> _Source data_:
*** Block opens ***

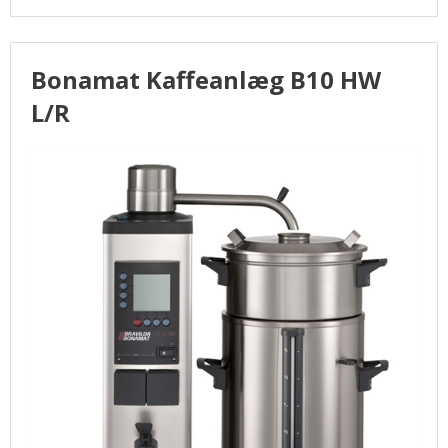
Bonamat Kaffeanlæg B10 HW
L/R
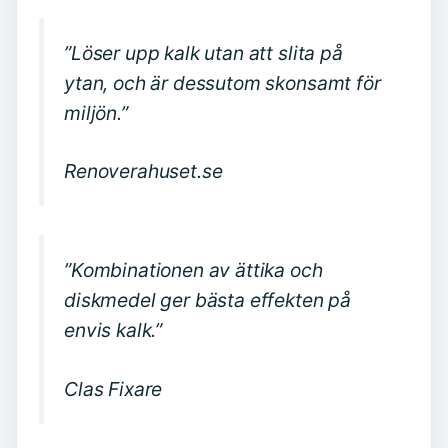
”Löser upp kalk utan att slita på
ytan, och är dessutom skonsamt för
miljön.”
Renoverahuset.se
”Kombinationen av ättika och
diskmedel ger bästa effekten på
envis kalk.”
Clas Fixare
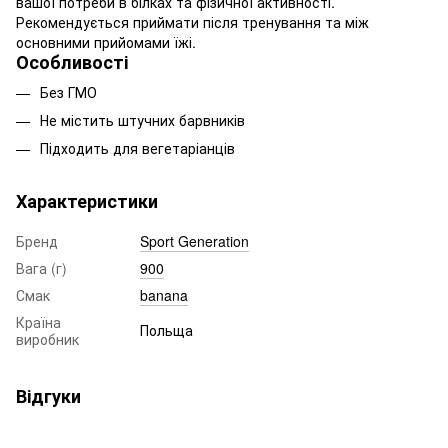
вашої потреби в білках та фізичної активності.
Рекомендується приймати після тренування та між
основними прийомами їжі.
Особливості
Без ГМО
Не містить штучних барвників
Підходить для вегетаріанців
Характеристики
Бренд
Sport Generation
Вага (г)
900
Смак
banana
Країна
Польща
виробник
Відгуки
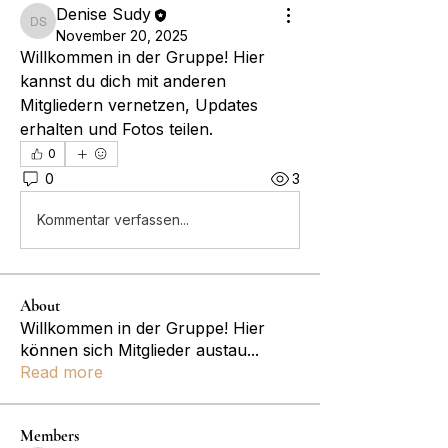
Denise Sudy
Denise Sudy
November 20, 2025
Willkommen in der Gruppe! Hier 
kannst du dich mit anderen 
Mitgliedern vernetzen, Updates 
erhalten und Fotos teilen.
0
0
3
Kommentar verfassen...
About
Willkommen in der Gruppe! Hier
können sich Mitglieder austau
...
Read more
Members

*** Block closes ***
*** Block opens ***

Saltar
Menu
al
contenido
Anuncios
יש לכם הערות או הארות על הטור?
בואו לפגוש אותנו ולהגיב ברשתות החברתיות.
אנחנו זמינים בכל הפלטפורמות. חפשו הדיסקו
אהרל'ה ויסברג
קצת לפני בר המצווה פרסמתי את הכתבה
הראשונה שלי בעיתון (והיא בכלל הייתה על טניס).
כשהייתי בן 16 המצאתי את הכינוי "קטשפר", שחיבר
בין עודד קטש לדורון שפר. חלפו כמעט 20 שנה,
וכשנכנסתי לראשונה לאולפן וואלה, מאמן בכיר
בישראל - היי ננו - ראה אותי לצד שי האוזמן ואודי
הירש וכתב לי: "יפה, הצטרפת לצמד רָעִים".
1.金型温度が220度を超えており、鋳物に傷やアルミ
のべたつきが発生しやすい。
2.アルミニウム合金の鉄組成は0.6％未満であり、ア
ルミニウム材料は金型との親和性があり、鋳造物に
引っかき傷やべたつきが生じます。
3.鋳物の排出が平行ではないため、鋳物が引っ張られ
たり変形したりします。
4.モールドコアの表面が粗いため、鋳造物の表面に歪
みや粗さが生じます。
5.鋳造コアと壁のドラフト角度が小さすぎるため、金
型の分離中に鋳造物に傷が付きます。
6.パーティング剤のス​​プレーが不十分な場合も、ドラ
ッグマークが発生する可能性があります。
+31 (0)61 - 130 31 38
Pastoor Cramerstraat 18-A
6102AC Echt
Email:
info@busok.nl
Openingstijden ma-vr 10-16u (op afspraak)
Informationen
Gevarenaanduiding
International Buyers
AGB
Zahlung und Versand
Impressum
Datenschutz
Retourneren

*** Block closes ***

> _Assignment_: Using the data above, say how many lines include "Gruppe". No other reply is needed.

> _Worked solution_: 2